(WRITTEN TASK): List every line in the entries below that contains the word "date". Case counts.

Dataset excerpts
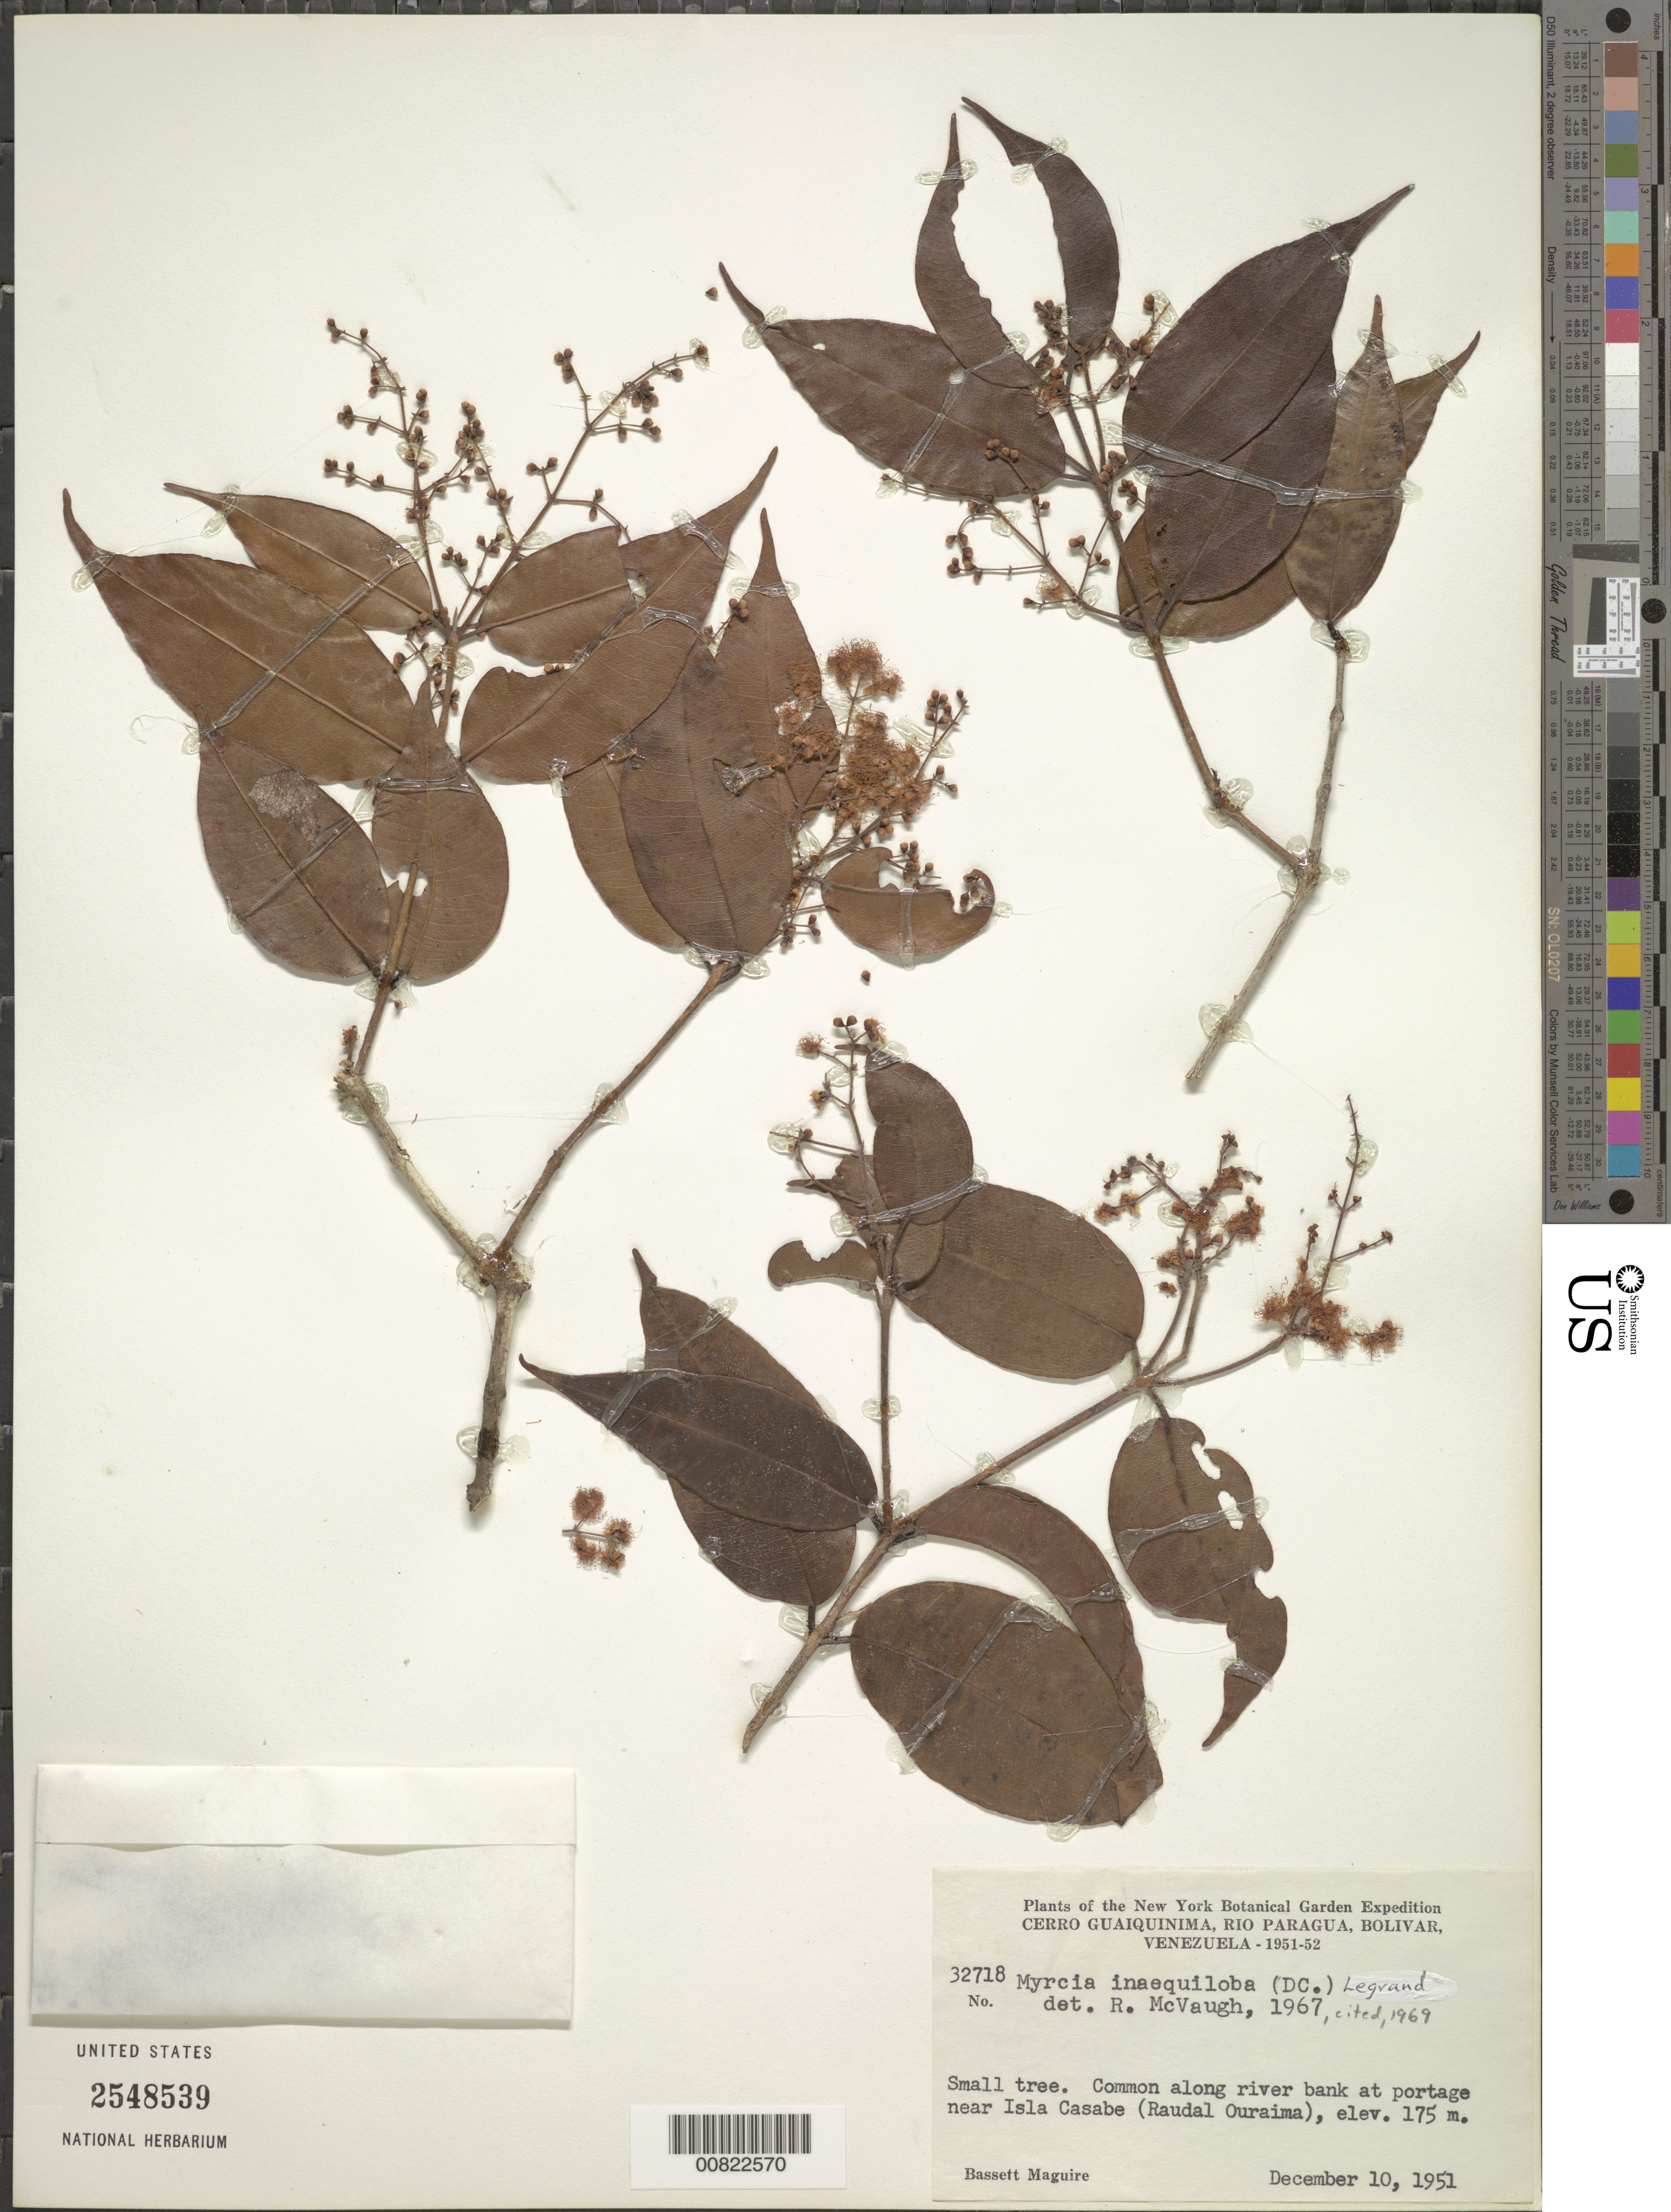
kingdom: Plantae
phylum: Tracheophyta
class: Magnoliopsida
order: Myrtales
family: Myrtaceae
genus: Myrcia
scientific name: Myrcia inaequiloba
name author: (DC.) D. Legrand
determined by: McVaugh, R.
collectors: B. Maguire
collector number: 32718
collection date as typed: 10-Dec-51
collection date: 1951-12-10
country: Venezuela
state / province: Bolívar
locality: Cerro Guaiquinima, Río Paragua, Isla Casabe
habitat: Riverbank at portage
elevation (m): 175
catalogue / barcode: US 2548539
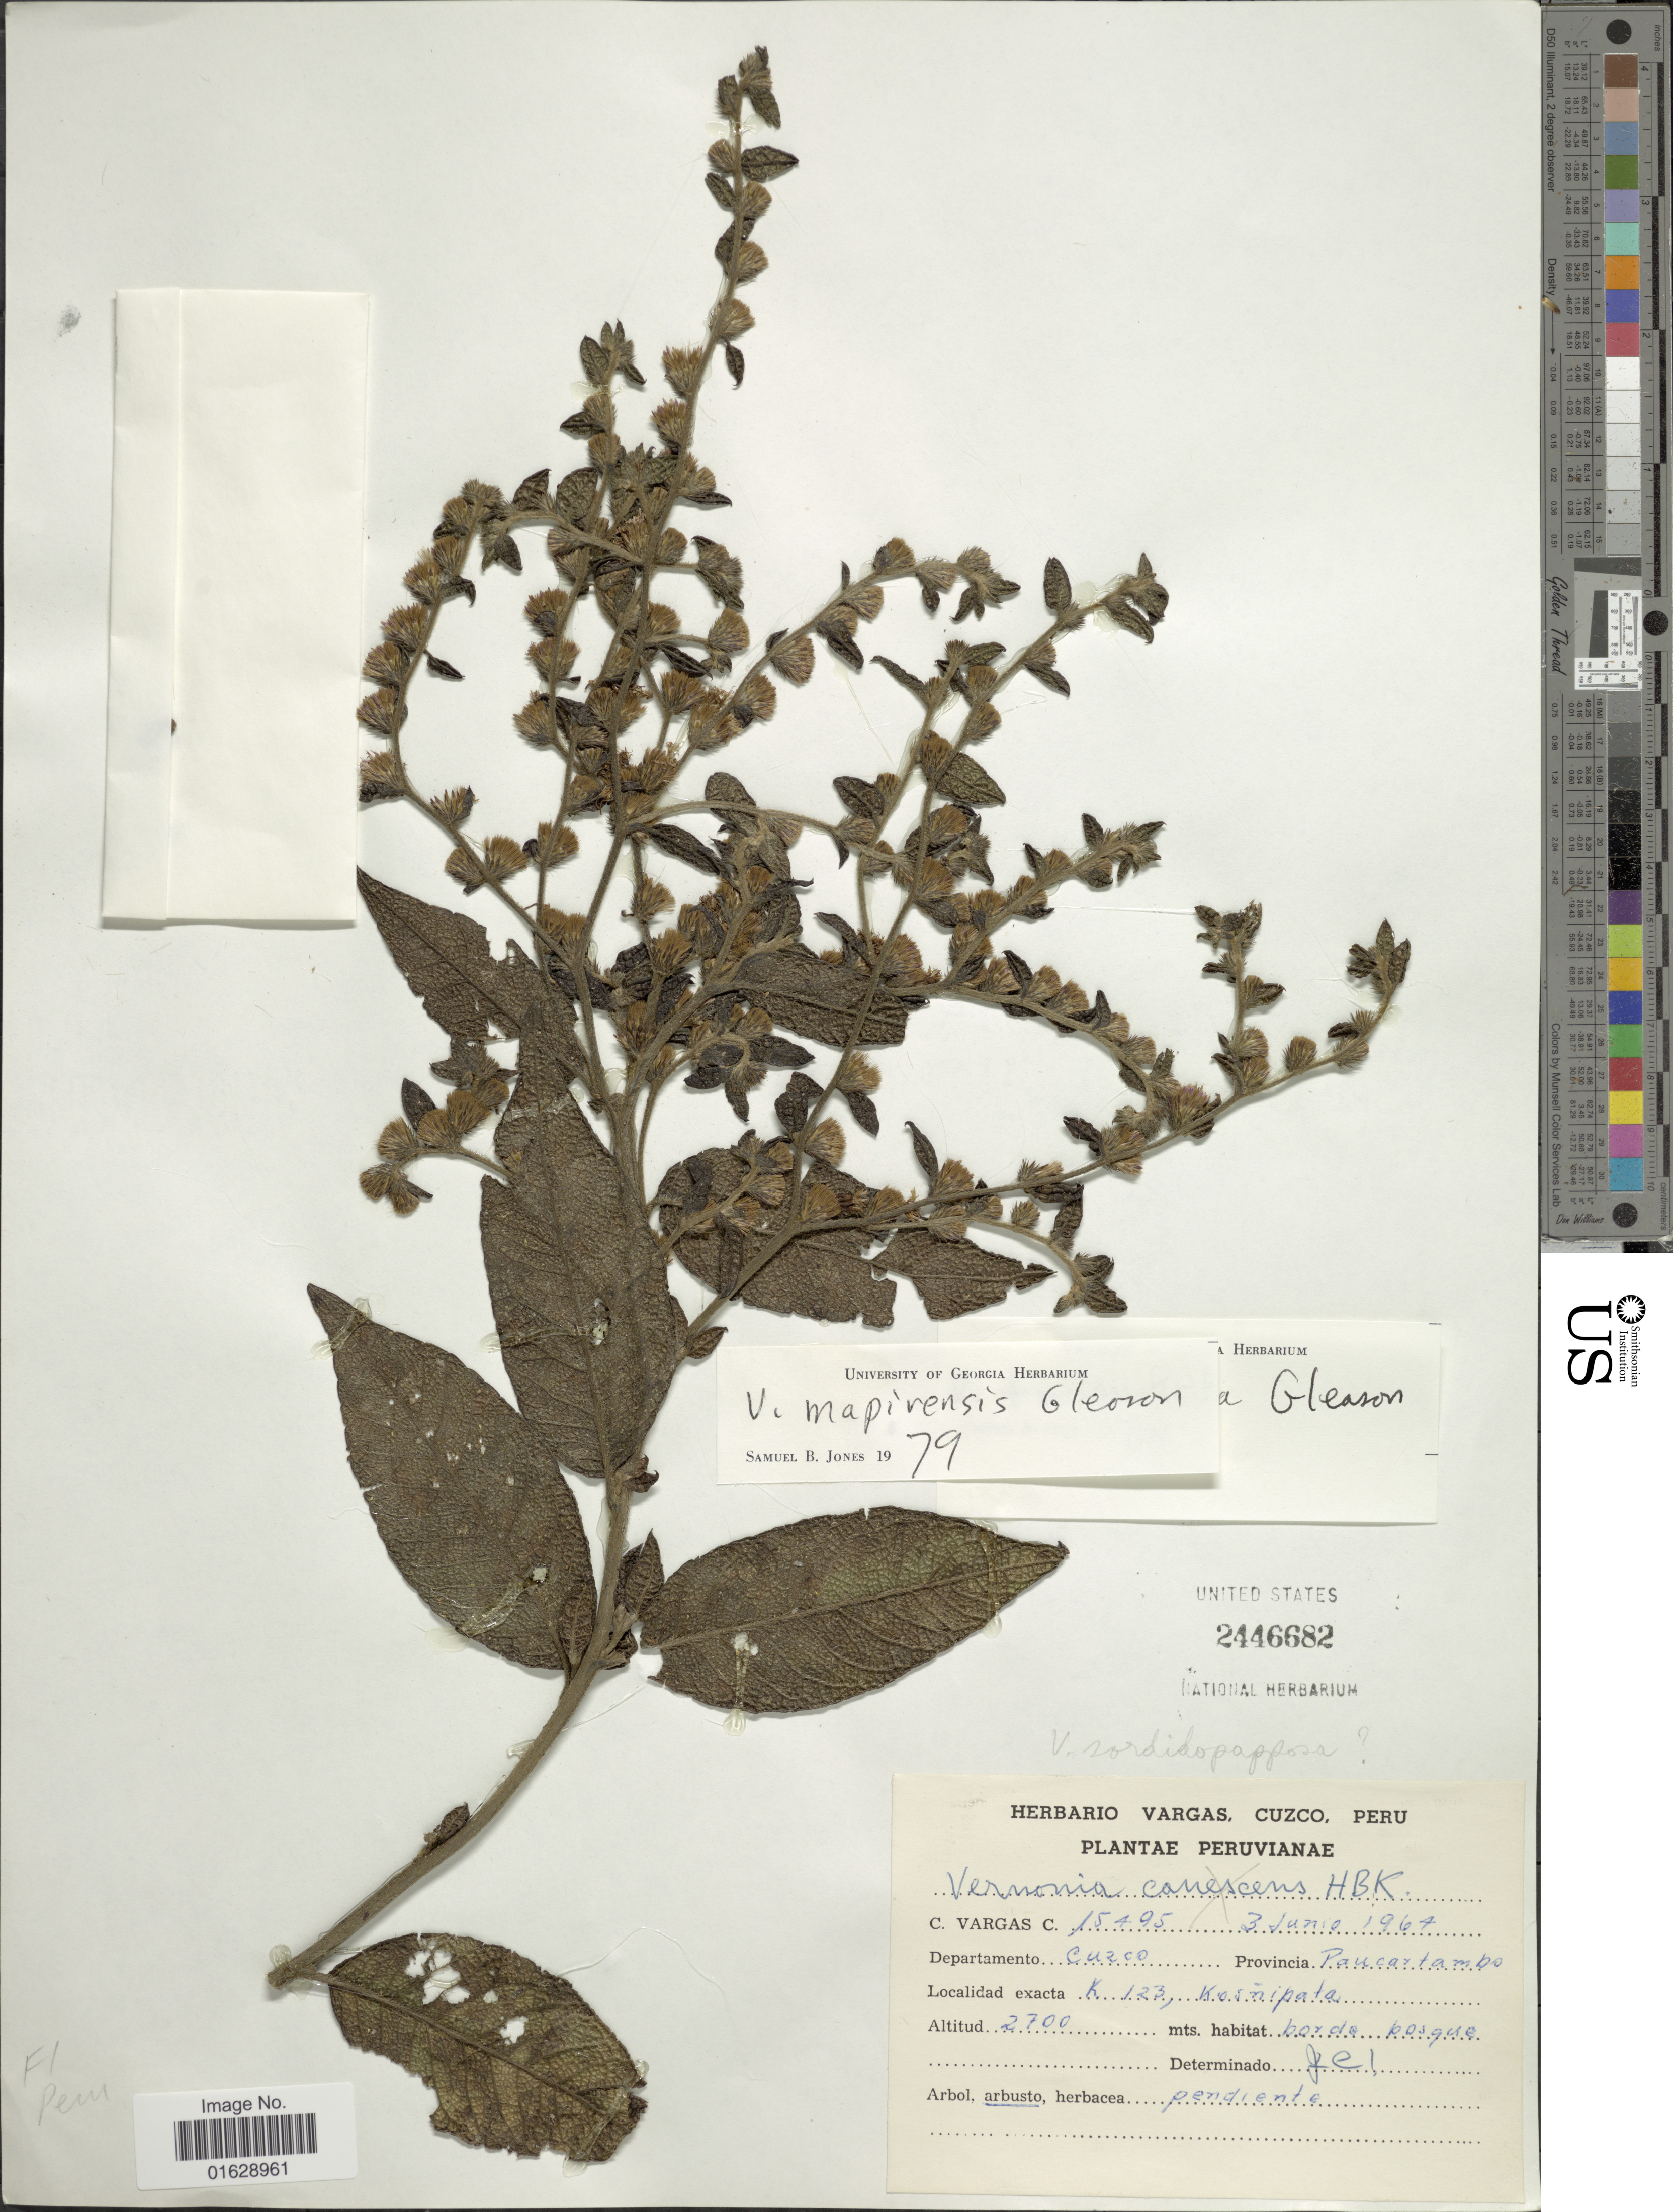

(WRITTEN ANSWER):
collection date as typed: 10-Dec-51
collection date: 1951-12-10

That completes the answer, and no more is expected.